I guess all of it falls under the dumbed-down-to-the-nth-degree idea that things are drawn to other things because of energy. Yeah, there’s more to it. There’s, like, Einstein. But the only way I can “get” Einstein is to purchase bagels from the bagel shop that carries his name, and frankly, they’re not much more than slightly chewy hamburger buns with a hole in the middle and fucked-up flavors. (Yes, I’m one of those cranky old curmudgeons who believes bagels should not be chocolate, coffee should not come with whipped cream, and pizza should have nothing stuffed in its crust, no, not even hot dogs.)
The metaphoric qualities of gravity and its derivations tend to be serious. A situation has gravity if it’s significant and has impact. A person has gravitas if they are dignified and solemn. And then there’s grave, which is so serious as to be downright depressing. But there’s also gravitate, somewhat more positive in its usage. When we say someone gravitates toward something or someone else, we simply describe attraction—an attraction, it would seem, sanctioned by the universe itself.
In everyday life it’s easy to see this kind of metaphoric gravitation in action. The fiancé and I went to the movies Friday to see the latest Star Wars flick, and I can tell you that not only does gravitation affect galaxies far, far away, it affects movie theaters in rural Illinois. I had grossly overestimated how early we needed to get to the theater, figuring that there might be some early Valentine’s Day date nights happening, but I forgot this movie has been out so long that most people who aren’t me have already seen it multiple times (or else emphatically and insistently refuse to see it—OK, I get it, you don’t like scifi/fantasy; I’m sure there’s some people being voted off an island somewhere you can watch). As a result, we were the first to be seated, the first to be stuck watching commercials for 20 minutes (for this I put on nice clothes and brushed my hair? I could get that at home on the sofa in sweatpants). Eventually a dozen more people showed up—and all of them, all of them, sat directly in front, in back, or next to us. The theater was a small one so it’s not like you’d need binoculars to see the screen if you sat in the last row. There’s not a bad seat in the house, and yet for some reason everyone clustered around us like moons around a cranky old curmudgeon of a planet.

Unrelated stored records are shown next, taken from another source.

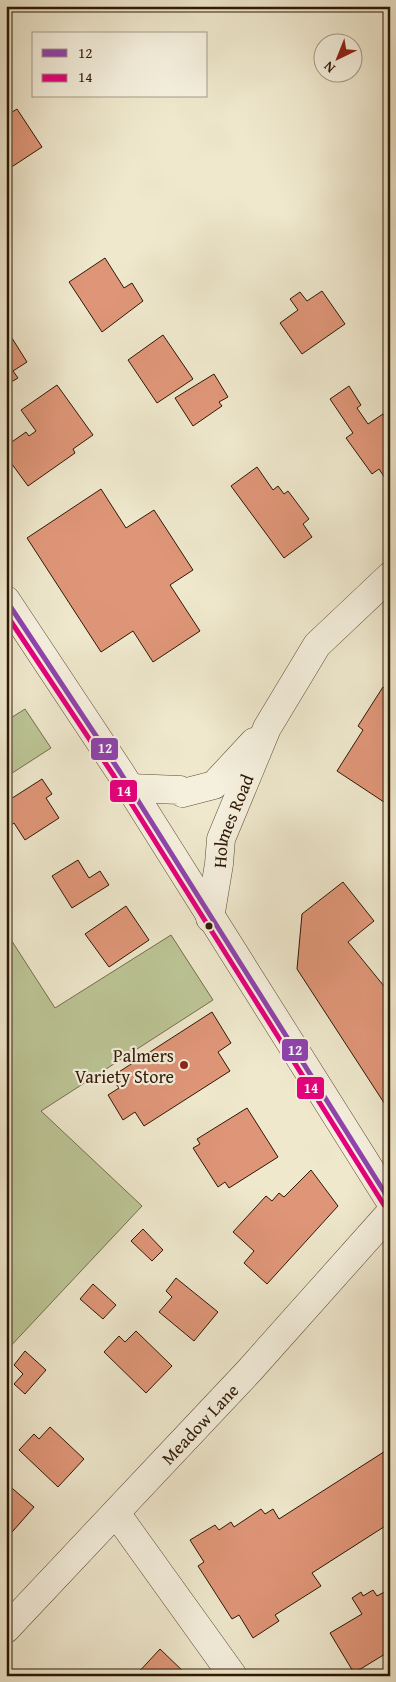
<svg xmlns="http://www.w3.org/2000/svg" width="396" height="1682" viewBox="0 0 396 1682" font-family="'Gentium Book Plus',serif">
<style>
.green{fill:#bcc596;stroke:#756e4d}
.building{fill:#df9678;stroke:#2e1804}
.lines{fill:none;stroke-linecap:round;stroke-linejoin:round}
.minor-casing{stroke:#5e4c36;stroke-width:29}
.minor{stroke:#f5f0de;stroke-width:28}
.bus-1-casing{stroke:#f5f0de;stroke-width:9}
.bus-2-casing{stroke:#f5f0de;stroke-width:9}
.bus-1{stroke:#8e44ad;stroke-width:5}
.bus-2{stroke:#e5007d;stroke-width:5}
.bus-dot{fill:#2e1804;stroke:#f5f0de;stroke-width:2}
.poi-dot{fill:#8f2418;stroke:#f5f0de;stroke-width:2}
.labels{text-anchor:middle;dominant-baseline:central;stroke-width:4.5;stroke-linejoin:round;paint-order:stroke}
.street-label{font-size:18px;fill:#2e1804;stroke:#f5f0de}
.poi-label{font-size:18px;fill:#2e1804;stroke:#f5f0de;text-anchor:end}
.line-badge{stroke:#f5f0de;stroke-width:2}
.badge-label{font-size:14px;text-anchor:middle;font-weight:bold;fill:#fff}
</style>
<rect width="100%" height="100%" fill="#efe8cd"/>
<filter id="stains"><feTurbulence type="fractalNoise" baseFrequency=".004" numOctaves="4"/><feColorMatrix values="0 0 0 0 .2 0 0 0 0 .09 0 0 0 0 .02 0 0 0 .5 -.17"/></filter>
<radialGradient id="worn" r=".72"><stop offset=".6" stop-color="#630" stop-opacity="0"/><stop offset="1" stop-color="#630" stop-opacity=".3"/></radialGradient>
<!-- green -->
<path class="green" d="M 25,709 L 51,748 L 6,777 L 6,721 Z
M 6,932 L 55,1008 L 171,935 L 213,1000 L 41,1111 L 142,1206 L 6,1351 Z"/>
<!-- building -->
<path class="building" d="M 17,109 L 42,147 L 7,170 L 6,116 Z
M 105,258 L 124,288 L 132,283 L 143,301 L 102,332 L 69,282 Z
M 322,291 L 345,324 L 302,354 L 280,323 L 298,310 L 290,299 L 300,292 L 307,301 Z
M 10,335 L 27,362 L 13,371 L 18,378 L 6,385 L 6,337 Z
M 163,335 L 193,379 L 157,403 L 128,360 Z
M 214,374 L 228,397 L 219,402 L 222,406 L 193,426 L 175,398 Z
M 57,385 L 93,435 L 73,449 L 75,453 L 28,486 L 6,456 L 6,446 L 26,432 L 29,436 L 36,431 L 21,410 Z
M 349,386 L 361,405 L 357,408 L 368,424 L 383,414 L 390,423 L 390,476 L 385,478 L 379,469 L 372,474 L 346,438 L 353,433 L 330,399 Z
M 257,467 L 273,490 L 278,486 L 284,494 L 288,491 L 309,519 L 303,524 L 312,537 L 284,558 L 231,486 Z
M 101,489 L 126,528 L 154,510 L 193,570 L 170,585 L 200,631 L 153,662 L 133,631 L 101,652 L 27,538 Z
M 383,687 L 390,691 L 390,806 L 337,771 L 363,730 L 358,726 Z
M 42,779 L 52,794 L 46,798 L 59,818 L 25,840 L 14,823 L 7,828 L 6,826 L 6,802 Z
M 78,860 L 89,878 L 100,871 L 109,885 L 72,908 L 52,876 Z
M 343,882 L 374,921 L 348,942 L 388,991 L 390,990 L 390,1112 L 297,969 L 302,914 Z
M 126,906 L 149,940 L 109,967 L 85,934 Z
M 212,1012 L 231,1043 L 218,1052 L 230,1071 L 144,1126 L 135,1112 L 123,1120 L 108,1095 L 119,1088 L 111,1077 Z
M 247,1108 L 278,1157 L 229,1188 L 225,1182 L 218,1187 L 193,1148 L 200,1144 L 197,1139 Z
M 311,1170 L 338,1206 L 267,1284 L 244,1263 L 254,1251 L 233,1232 L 266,1196 L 272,1201 L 279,1193 L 284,1197 Z
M 143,1229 L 163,1250 L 152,1261 L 131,1241 Z
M 176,1278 L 218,1312 L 194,1341 L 159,1312 L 172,1297 L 166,1291 Z
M 93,1284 L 116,1305 L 103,1319 L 80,1299 Z
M 136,1331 L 172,1366 L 146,1393 L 104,1352 L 119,1336 L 125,1342 Z
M 25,1351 L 46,1370 L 25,1394 L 14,1384 L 23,1374 L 14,1365 Z
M 50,1427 L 84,1459 L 58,1487 L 19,1450 L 34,1434 L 39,1439 Z
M 390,1448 L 390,1523 L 312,1573 L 321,1586 L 275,1615 L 279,1621 L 253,1638 L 239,1615 L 232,1619 L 198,1566 L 204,1562 L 190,1540 L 215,1525 L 219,1530 L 231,1522 L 234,1527 L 261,1509 L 265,1514 L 273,1509 L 279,1519 Z
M 6,1483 L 34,1507 L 6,1539 Z
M 390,1589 L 390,1651 L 354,1673 L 330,1633 L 362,1614 L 352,1598 L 361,1592 L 363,1596 L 373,1590 L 377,1596 Z
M 160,1649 L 188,1676 L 135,1676 Z"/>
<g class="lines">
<defs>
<g id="minor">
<path d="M 6,600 L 120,772 L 390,1201"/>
<path d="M 130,788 L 180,790 L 183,793 L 214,785 L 254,742"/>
<path id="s1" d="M 210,918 L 219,864 L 221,839 L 267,728 L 317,645 L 390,576"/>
<path d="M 116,1513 L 233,1676"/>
<path id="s2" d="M 6,1629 L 249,1371 L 390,1213"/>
</g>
</defs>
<!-- minor casing -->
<use href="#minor" class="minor-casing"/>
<!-- minor -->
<use href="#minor" class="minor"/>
<defs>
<path id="bus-1" d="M 6,600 L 120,772 L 390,1201"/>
<path id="bus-2" d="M 6,614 L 114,776 L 384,1205"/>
</defs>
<!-- bus-1 casing -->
<use href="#bus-1" class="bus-1-casing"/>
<!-- bus-2 casing -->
<use href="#bus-2" class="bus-2-casing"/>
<!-- bus-1 -->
<use href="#bus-1" class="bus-1"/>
<!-- bus-2 -->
<use href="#bus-2" class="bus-2"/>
</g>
<!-- markers -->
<circle class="bus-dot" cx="209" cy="926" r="4.5"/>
<circle class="poi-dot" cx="184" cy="1065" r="5"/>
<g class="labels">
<!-- street labels -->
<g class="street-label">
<text stroke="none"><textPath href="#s1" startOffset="100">Holmes Road</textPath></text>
<text stroke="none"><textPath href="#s2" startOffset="282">Meadow Lane</textPath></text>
</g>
<!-- poi labels -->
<g class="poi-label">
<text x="174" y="1055">Palmers<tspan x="174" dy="21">Variety Store</tspan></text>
</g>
</g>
<g class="line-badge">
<rect x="90" y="737" width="29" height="24" rx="5" fill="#8e44ad"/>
<rect x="109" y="779" width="29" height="24" rx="5" fill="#e5007d"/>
<rect x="281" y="1038" width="28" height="24" rx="5" fill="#8e44ad"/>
<rect x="296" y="1076" width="29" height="24" rx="5" fill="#e5007d"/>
</g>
<g class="badge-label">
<text x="105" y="753">12</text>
<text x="124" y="796">14</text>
<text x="295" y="1055">12</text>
<text x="311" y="1093">14</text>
</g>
<!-- margin -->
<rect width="396" height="1682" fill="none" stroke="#efe8cd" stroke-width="25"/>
<rect x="8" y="8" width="381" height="1667" fill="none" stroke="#2e1804" stroke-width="2.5"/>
<rect x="12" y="12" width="371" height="1657" fill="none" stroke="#2e1804"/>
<!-- legend -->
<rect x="32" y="32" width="175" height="65" fill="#f5f0de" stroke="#a59a87"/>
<rect x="42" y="49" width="25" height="8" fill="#8e44ad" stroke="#a59a87"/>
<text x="78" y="58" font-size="15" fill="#2e1804">12</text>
<rect x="42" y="74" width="25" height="8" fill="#e5007d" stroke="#a59a87"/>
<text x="78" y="82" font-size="15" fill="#2e1804">14</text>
<!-- north arrow -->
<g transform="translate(338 58) rotate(223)"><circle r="24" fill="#f5f0de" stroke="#a59a87"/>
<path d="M0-4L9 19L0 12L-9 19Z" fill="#8f2418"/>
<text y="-8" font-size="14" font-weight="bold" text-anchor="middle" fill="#2e1804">N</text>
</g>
<rect width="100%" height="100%" filter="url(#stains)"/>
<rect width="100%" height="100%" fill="url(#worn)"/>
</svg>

Misanthrope that I tend to be at times, I was mildly irked. Luckily no one talked during the movie, no one took a phone call, and there were no tubercular-sounding coughs, but still, I wondered why this had to happen. Nothing drives me crazier than going to a nearly-empty restaurant and being seated directly next to the only other patrons. I know they do this to make things easier for the wait staff so they don’t have to go scrambling all over the room, but damnit I want some semblance of privacy when I eat, even when I eat in public, as paradoxical as that sounds. I don’t think I’m the only one. What do we look for when we get on a bus? A seat alone. What do we think of the person who sits next to us on the bus instead of in that perfectly good seat in the next row? Fuckin’ weirdo.

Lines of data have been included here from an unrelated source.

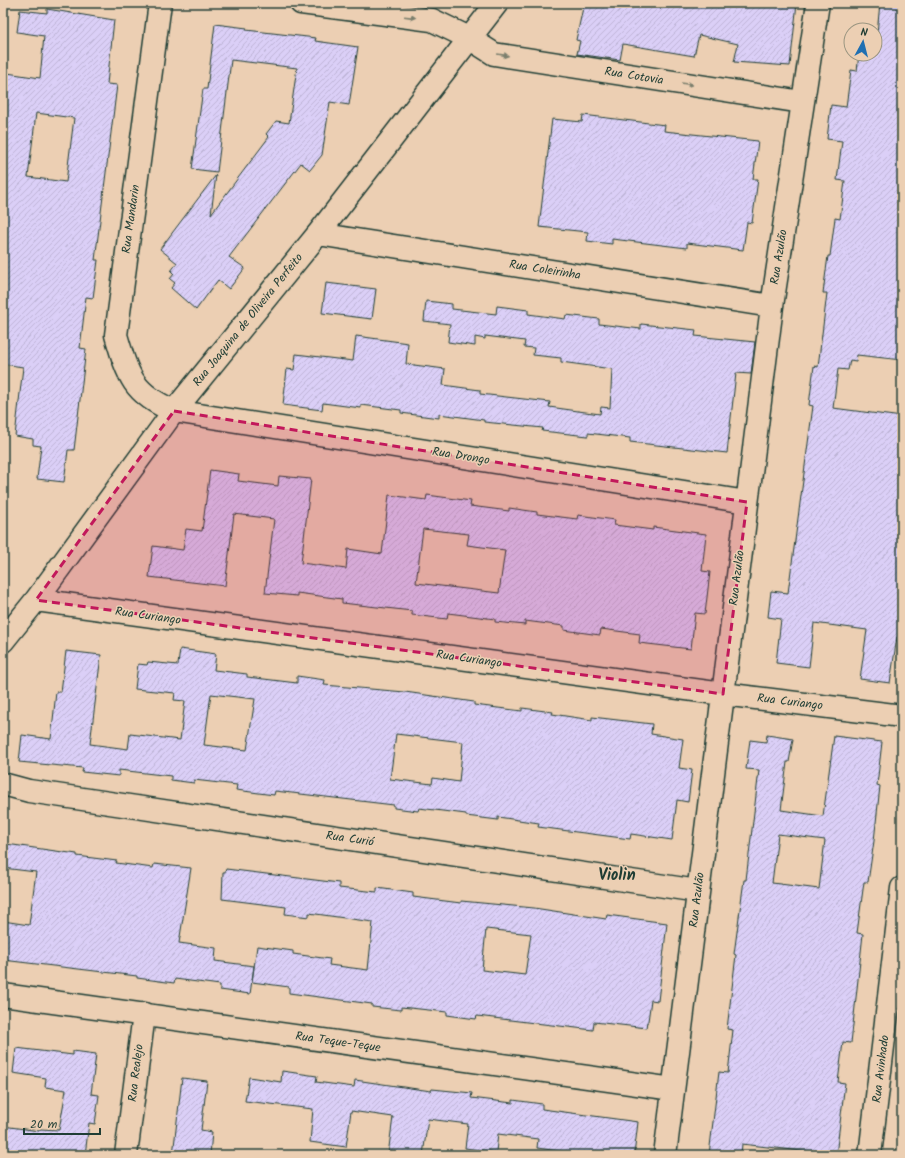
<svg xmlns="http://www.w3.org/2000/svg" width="905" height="1158" viewBox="0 0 905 1158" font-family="Kalam,sans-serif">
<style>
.building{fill:url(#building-hatch);stroke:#1f3d34;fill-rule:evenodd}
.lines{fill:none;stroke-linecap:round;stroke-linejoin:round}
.street-casing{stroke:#1f3d34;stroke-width:25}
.street{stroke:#eccfb3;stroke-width:22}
.oneway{fill:#7b7f6d}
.marked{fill:#c2185b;fill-opacity:0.2;stroke:#c2185b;stroke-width:3;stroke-dasharray:8 5;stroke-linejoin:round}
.labels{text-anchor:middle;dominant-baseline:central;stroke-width:3;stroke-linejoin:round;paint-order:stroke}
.street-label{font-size:12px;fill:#1f3d34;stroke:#eccfb3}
.district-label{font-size:16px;font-weight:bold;fill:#1f3d34;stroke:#eccfb3}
</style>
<defs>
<pattern id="building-hatch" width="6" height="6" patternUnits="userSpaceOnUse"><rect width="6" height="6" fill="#dbcff7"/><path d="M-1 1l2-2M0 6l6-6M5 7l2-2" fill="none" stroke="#bcb3d4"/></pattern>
</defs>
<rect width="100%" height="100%" fill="#eccfb3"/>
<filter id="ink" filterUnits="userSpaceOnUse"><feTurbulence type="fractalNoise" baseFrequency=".025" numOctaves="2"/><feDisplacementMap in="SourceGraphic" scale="8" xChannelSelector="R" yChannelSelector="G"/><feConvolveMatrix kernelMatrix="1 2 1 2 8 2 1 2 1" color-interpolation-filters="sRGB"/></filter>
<g filter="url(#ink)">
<path class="building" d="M584,3H797L790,66L734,62L738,44L699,35L694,56L623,44L620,60L577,54L580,41L576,40Z
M880,3H902V360L857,355L856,361L850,360L848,370L838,369L833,408L902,417V582L899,610H902V625L900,637H897L890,683L860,679L867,630L814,623L809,667L776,663L781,619L768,617L771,591L788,593L813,406L809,405L814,366L818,367L827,293H823L828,256H830L835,218L840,219L845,181L837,180L842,141L827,139L831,105L846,107L851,70L857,71L859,54H875Z
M47,9L114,20L107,84L117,85L95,260H98L93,298L86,297L80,348L86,349L74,450H68L64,482L37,479L41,446L33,445V439L15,436L23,367L3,364V105L7,73L40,78L44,36L17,32L20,10L47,13ZM36,113L74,118L66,182L28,177Z
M215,24L247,28L246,30L316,38L315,41L358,47L349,105L330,102L322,155L310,170L301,163L229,257L245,268L229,289L218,280L196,310L171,288L175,283L170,279L174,274L171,271L177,263L160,249L216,175L211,214L269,137L266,134L276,121L289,123L297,68L231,60L217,172L192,169L203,89H207Z
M583,115L665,125L664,131L758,141L753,179H758L752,223L747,222L743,250L687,243V248L612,239V244L587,241L588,232L539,227L552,119L582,122Z
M326,283L376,289L372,319L322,313Z
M426,301L452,304V309L496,314L497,306L528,310V314L565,319L566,315L599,319V324L641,329V324L696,330L695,336L755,342L751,374L736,373L727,453L630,442V438L588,433V436L542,431L543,428L484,422V420L439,414V418L401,413V410L361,405V408L323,403L322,410L283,405L287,369L294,370L296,354L353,361L356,336L408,343L406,364L445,369L443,385L480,390V394L550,402L549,407L600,414L601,407L610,408L612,369L561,362V358L533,355L534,348L524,347L525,341L485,336V339L475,337V346L448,342L450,324L424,321Z
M210,470L239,474L238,481L278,486L279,476L311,479L301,563L346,569L348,549L382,554L389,495L426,500L427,495L471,501L470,506L509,511V508L537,512V514L577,519L578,515L615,520L614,525L653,530V527L706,534L702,571L710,572L705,614L695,613L691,649L639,643L640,634L601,629L600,635L564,630V626L525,621V625L495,622V619L448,613L447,619L412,615V611L342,603V599L297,593V596L265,593L274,519L234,514L225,586L149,577L153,546L183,550L186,529L202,531ZM423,529L469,534L467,545L505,550L499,593L416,583Z
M180,649L216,654L214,670L247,674V677L297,683V676L325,680L324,685L405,692L474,702V705L522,711V708L553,712L552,714L592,720V717L652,724L651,734L683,739L679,768L692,770L688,802L677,800L672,840L631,834L630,839L538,827L539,823L498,817V820L466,816V814L419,808L418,811L394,808V805L275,791L274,795L236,790L237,785L194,780V783L171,780V776L119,770V776L82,772L83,768L19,762L22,735L51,739L56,692H61L66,651L101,655L90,744L128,749L130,734L180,740L185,701L174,700L175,693L135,689L138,664L147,665L148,662L178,665ZM211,694L255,699L247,750L204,745ZM396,734L463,742L459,782L433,778L432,784L390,779Z
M767,735L793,739L789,762H787L781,810L823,816L834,736L882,742L877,785L880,786L874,841L868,882H864L857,933L863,934L851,1043L843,1042L838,1082L845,1083L836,1155H809L810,1152L742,1144L741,1155H709L719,1072L728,1073L733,1030L727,1029L736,955L734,954L744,880H746L759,770L746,769L750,740L766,742ZM778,834L825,840L819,889L772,883Z
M6,844L77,854V856L117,861L116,863L153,868L154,864L191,868L179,943L216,948L215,961L254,966L250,994L220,990V985L175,979L174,983L137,978V976L3,960V921L29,925L36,872L3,868Z
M226,869L339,883V888L377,892V888L413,893V897L461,903V901L534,908L606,919L607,915L667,923L658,1001L651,1000L647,1028L594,1022L593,1030L477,1016L476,1019L447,1015V1012L401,1007V1010L372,1007V1004L289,993V987L252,982L257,946L293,951V954L330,959L329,965L368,970L373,922L309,913V917L285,914L286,907L222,899L223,872H225ZM486,929L531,934L525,975L482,970Z
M16,1048L73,1055V1051L96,1054L91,1094L99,1095L95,1124L89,1123L85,1155H27L3,1152V1126L39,1131L40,1129L59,1130L66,1090L45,1087L46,1078L13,1073Z
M282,1071L317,1076L316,1082L354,1087L355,1080L431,1091L432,1089L472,1093L471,1098L513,1103V1100L542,1104V1109L638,1122L634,1155H574V1153L537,1148L538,1139L498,1134L496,1152L465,1148L468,1124L428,1119L423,1155H388L393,1117L351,1111L346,1147L310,1142L313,1109L245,1101L249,1077L281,1082Z
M182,1078L207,1081L201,1130L212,1132L210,1155H173Z"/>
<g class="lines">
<defs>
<path id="street" d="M160,3L116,335C128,376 133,394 174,411L747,502
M301,3L432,20L469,38L494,54L802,102
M318,234L772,306
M36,600L723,694L902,716
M3,641L36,600L174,411L318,234L497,3
M3,784L29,791L698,891
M3,995L673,1089
M126,1155L144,1014
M665,1155L772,306L818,3
M870,1155L902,888"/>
</defs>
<use href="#street" class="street-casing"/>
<use href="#street" class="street"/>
</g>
<defs><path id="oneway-solid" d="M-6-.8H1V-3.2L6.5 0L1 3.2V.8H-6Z"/></defs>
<g class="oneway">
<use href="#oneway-solid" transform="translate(410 17) rotate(7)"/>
<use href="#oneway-solid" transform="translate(503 55) rotate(9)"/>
<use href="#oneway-solid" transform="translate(687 84) rotate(9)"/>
</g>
</g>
<path class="marked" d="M174,411L747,502L723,694L36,600Z"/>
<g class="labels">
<g class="street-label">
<text transform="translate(634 76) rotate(9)">Rua Cotovia</text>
<text transform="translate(131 219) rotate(-82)">Rua Mandarin</text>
<text transform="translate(779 257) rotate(-81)">Rua Azulão</text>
<text transform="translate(545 270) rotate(9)">Rua Coleirinha</text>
<text transform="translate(248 320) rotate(-51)">Rua Joaquina de Oliveira Perfeito</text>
<text transform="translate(461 456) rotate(9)">Rua Drongo</text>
<text transform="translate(737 578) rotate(-83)">Rua Azulão</text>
<text transform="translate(148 616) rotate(8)">Rua Curiango</text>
<text transform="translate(469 659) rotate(8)">Rua Curiango</text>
<text transform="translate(790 702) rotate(7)">Rua Curiango</text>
<text transform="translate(350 839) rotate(8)">Rua Curió</text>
<text transform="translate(697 900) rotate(-83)">Rua Azulão</text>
<text transform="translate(338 1042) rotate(8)">Rua Teque-Teque</text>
<text transform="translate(881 1069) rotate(-83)">Rua Avinhado</text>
<text transform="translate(136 1073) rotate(-83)">Rua Realejo</text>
</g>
<g class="district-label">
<text x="617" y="875">Violin</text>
</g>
</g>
<rect width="905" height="1158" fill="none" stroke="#eccfb3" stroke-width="16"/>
<rect x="8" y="8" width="889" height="1142" fill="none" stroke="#1f3d34" stroke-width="1.5" filter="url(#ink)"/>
<g transform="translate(863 42) rotate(7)"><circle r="19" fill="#eccfb3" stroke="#9a9580"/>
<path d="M0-3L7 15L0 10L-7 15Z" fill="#1f6fb2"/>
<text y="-6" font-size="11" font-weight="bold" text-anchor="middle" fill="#1f3d34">N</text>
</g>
<path d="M24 1128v6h76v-6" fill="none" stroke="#1f3d34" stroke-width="2"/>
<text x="30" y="1128" font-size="12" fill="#1f3d34" stroke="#eccfb3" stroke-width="3" paint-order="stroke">20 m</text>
</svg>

I don’t think it’s necessarily bad or wrong to feel this way. Hell is quite frequently other people, and it’s natural to feel particularly suspicious of strangers’ potential to drag us down to the fiery depths. I enjoy the luxury of being lost in my own thoughts from time to time, or to speak my mind frankly about things I only want the fiancé to hear, and all that tends to be confounded by this perplexing gravitational pull people have to each other. And yet of course the gravitation of humans is as crucial to us as the gravitation of the universe is to pretty much everything. We move toward each other. Sometimes the results are hellish; they become items in a newsfeed that make us cringe, shake our heads or our fists, sometimes make us want to give up on humanity altogether. But then sometimes you get dinner and a movie. Yeah, I know that’s absurdly insignificant compared to the whole business of black holes merging, but it’s still one more instance of this particular force of attraction. The force, truly, is with us.